Bergamo operosa, Bergamo schiva, Bergamo tenace. La dipingono così in queste settimane in cui la provincia orobica sta pagando il più alto tributo in termini di vite umane per questa epidemia, senza che ancora sia chiaro il motivo. Bergamo sanguina, piange, lavora giorno e notte per salvare delle vite, senza fare rumore. In città non si è vista l’ombra di un sottosegretario, figuriamoci di un ministro, Bergamo è solo un nome che si guadagna la pole position nel consueto bollettino di guerra della Protezione Civile. Tutti lo sanno che qui si soffre senza far baccano e non ci si aspetta niente di diverso. Bergamo è le terapie intensive quasi al collasso, l’ospedale da campo degli Alpini in costruzione, il corteo dei mezzi dell’esercito che portano via le salme di chi è privato anche del funerale
Ma Bergamo è anche quella che nessuno racconta, quella che prega. Nelle case piagate dal dolore, dall’isolamento, scorrono fiumi di Ave Maria, di Salve Regina, di invocazioni al cielo. Chi pregava già prima, ora sgrana Rosari in ginocchio, chi non ha mai pregato si è trovato a sussurrare a mezza bocca quelle formule imparate da bambino, anche chi dice di non credere, in fondo al cuore si rivolge al cielo. Perché i bergamaschi sanno che le preghiere cambiano il corso degli eventi.
Come accadde nel marzo del 1943. «Raccontava L’eco di Bergamo: “La guerra, si può dire, era nelle nostre case. La gente non sapeva se, coricandosi la sera, avrebbe trovato la città intera al mattino. Notti d’incubi per tutti. Città vicine a Bergamo alzavano già, verso il cielo, le braccia scheletrite dal dolore sulle macerie fumanti; i segni dei bombardamenti aerei erano anche in paesi vicinissimi a Bergamo. Il 13 marzo, lungo tutto l’anello delle mura, mentre gli ippocastani stavano per risvegliarsi all’annuncio di una nuova primavera di guerra, una folla impressionante (calcolata a quarantamila persone) sfilava lenta dietro al miracoloso Crocifisso di Rosate; il rosario, recitato da tutti ad alta voce, pareva cadenzare nelle anime il dolore di quelle ore tremende.
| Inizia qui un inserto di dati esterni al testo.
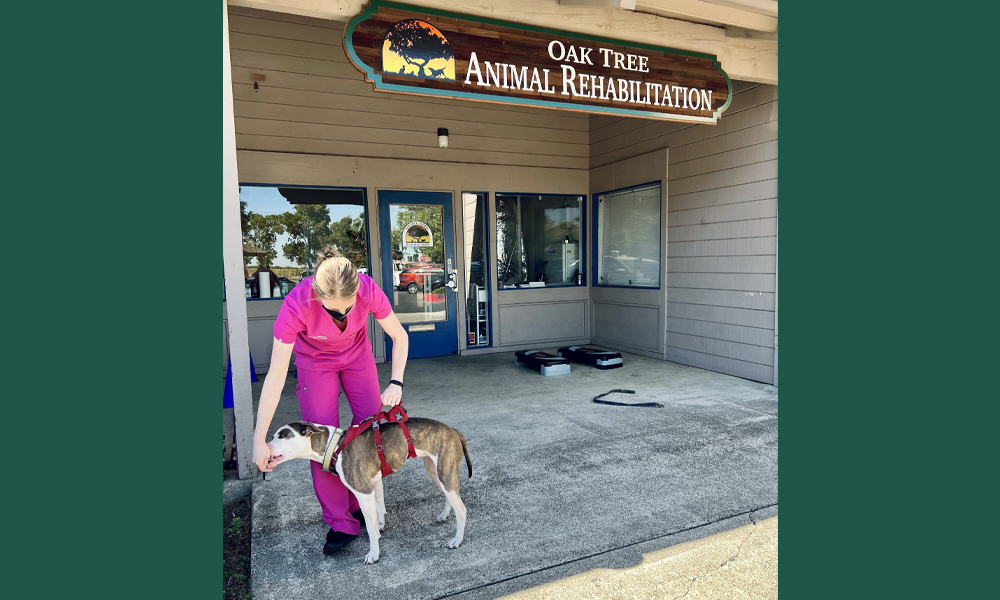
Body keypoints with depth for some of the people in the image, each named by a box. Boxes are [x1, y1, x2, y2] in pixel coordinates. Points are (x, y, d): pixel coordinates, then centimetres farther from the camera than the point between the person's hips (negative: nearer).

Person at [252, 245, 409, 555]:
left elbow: (399, 336, -16)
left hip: (357, 354, 2)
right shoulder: (296, 304, -38)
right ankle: (340, 522, 7)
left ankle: (360, 504, 19)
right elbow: (276, 375, -32)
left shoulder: (369, 290, -33)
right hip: (315, 361, -2)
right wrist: (260, 439, -30)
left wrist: (396, 383, -26)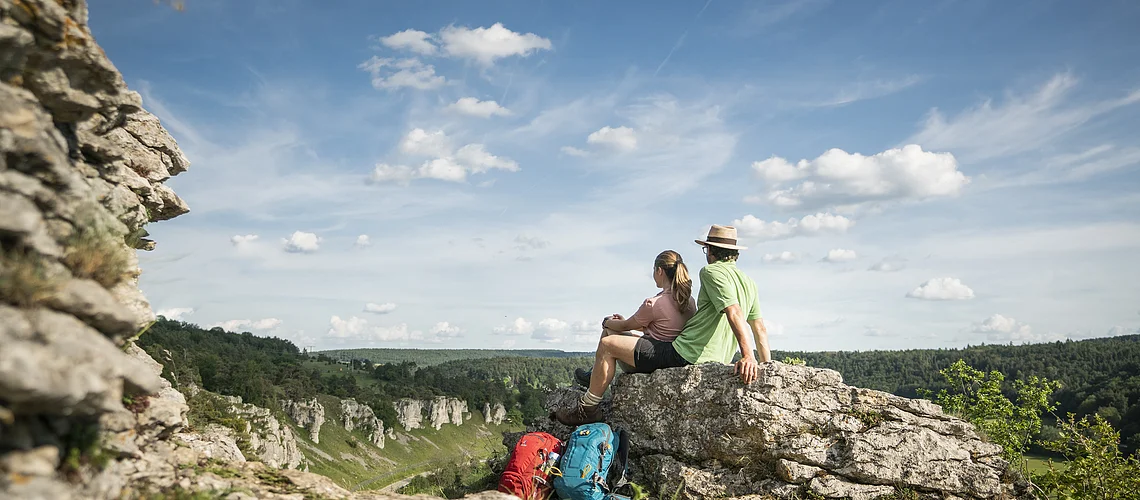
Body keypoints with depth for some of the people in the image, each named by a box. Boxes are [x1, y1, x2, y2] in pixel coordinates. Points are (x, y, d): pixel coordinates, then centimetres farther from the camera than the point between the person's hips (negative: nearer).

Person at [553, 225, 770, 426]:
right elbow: (760, 328, 13)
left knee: (607, 344, 0)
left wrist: (748, 357, -33)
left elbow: (734, 312, -25)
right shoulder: (749, 282, 14)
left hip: (685, 354, -10)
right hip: (715, 361, 10)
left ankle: (588, 408, 8)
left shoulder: (712, 272, -11)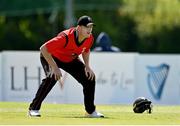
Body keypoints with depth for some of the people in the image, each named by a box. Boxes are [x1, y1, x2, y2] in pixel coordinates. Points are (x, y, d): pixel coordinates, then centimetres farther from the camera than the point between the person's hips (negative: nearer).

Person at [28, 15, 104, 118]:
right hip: (51, 57, -6)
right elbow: (43, 49, -39)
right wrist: (54, 67, -41)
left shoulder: (90, 38, -20)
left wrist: (87, 66, -10)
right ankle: (34, 109, -23)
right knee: (53, 77, -33)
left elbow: (86, 51, 6)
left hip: (71, 60, 6)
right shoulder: (66, 37, -40)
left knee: (90, 78, -3)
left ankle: (90, 111, 14)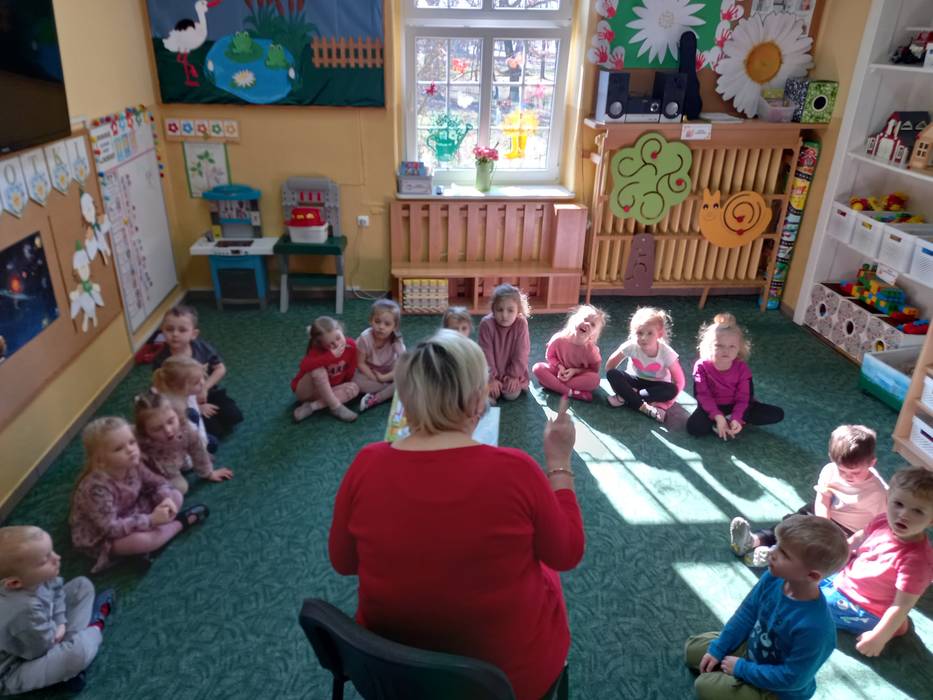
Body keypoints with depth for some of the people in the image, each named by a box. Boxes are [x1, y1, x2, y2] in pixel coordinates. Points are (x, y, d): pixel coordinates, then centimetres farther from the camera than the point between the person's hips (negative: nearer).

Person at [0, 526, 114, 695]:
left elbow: (56, 589, 3)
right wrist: (57, 630, -7)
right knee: (78, 652, -34)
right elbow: (44, 646, -26)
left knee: (82, 585, 8)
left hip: (38, 633, 9)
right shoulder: (26, 610, -42)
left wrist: (61, 623, -7)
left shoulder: (38, 577, -21)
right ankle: (94, 627, 3)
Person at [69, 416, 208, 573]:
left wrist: (166, 500, -21)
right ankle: (180, 522, -8)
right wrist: (151, 520, -34)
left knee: (176, 495, 1)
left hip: (131, 516, 7)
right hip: (101, 537, -7)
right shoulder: (97, 487, -35)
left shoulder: (132, 465, -13)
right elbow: (111, 528, -35)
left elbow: (157, 482, 1)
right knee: (140, 540, -35)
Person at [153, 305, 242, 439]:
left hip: (209, 391, 4)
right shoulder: (162, 361, -21)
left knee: (234, 416, -10)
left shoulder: (202, 347, -12)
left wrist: (204, 388, -18)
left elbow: (221, 369, -2)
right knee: (214, 429, -20)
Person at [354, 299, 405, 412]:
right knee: (356, 381, -30)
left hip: (389, 373, 0)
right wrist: (375, 379, -25)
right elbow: (360, 363, -19)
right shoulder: (365, 338, -28)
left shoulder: (397, 341, -25)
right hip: (369, 372, 0)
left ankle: (375, 399, -24)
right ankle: (391, 390, -18)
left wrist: (383, 378, -28)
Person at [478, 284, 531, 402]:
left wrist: (514, 375, -14)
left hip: (513, 371, 0)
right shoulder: (486, 324, -21)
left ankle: (515, 382, 17)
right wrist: (491, 378, -17)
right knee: (489, 395, -15)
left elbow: (521, 353, -13)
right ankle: (494, 384, 19)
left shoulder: (521, 324, -19)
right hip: (492, 371, 0)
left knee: (511, 395, -16)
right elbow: (486, 354, -17)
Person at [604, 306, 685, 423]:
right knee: (612, 374, -26)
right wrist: (620, 384, -15)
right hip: (635, 380, 1)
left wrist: (667, 402, -24)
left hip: (656, 385, -1)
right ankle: (643, 407, -30)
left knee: (671, 390, -34)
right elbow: (609, 367, -12)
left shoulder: (666, 352, -25)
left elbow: (679, 382, -18)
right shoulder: (631, 346, -24)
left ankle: (624, 397, -27)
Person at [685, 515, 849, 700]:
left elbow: (792, 679, -28)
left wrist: (742, 669, -19)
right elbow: (746, 615, -4)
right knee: (692, 648, 12)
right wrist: (718, 650, -1)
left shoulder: (814, 626, -40)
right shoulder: (773, 578, -21)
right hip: (753, 649, 7)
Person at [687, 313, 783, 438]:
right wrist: (718, 417, -33)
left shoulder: (742, 368, -14)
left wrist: (736, 419, -34)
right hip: (712, 406, -3)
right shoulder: (701, 366, -18)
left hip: (734, 406, 3)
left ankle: (730, 420, -12)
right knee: (693, 427, -33)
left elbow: (743, 398, -17)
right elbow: (703, 395, -20)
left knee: (777, 414, -11)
Il Canto dei Salmi penitenziali aveva il lamento di tutto un popolo in sgomento”. Quella di quel giorno sulle Mura era la grande processione, partita dal duomo, di penitenza e di propiziazione che concludeva un Triduo di predicazione e di preghiere indetto in tutta la città per implorare la pace. Una processione preceduta dal miracoloso Crocifisso di Rosate, portato da chierici in fiammante tunicella rossa. A chiusura di quella sfilata di dolorosi canti e di invocazioni accorate il vescovo in duomo si fece interprete di tutto il suo popolo e disse: “Se saremo risparmiati dai danni delle incursioni aree, noi promettiamo e facciamo voto di erigere, a guerra terminata, quale parrocchiale del quartiere di Santa Lucia, un Tempio votivo al Cuore Immacolato di Maria che rappresenti nei secoli la nostra gratitudine al Signore”» (da Il Novecento a Bergamo, cronache di un secolo, Pilade Frattini, Renato Ravanelli, Utet editore).
La Madonna accordò la grazia a Bergamo e il Tempio Votivo di Santa Lucia è lì a mostrare che i bergamaschi furono fedeli alla parola data dall’allora vescovo Adriano Bernareggi.
Certo non è senza peccato Bergamo, travolta dalla secolarizzazione ha visto da allora affievolirsi la fede di un popolo, come anche il suo clero, ma questa epidemia fa riaffiorare la pasta del cuore dei bergamaschi, mai dimentichi di quel Creatore che oggi sì, sta permettendo una grande prova, ma insieme sta dando la possibilità di una grande conversione e sta permettendo a molte anime di tornare a Lui. All’unico amore capace di asciugare ogni lacrima e di colmare ogni vuoto.
Possa Bergamo coglier questa possibilità, possa ogni bergamasco fare un voto solenne alla Regina del Cielo e chiedere che questo flagello smetta di portare la morte in cambio di un sacrificio, una rinuncia, una promessa. Nella certezza che accadrà come 77 anni fa. Perché «Chi semina nelle lacrime miete nella gioia».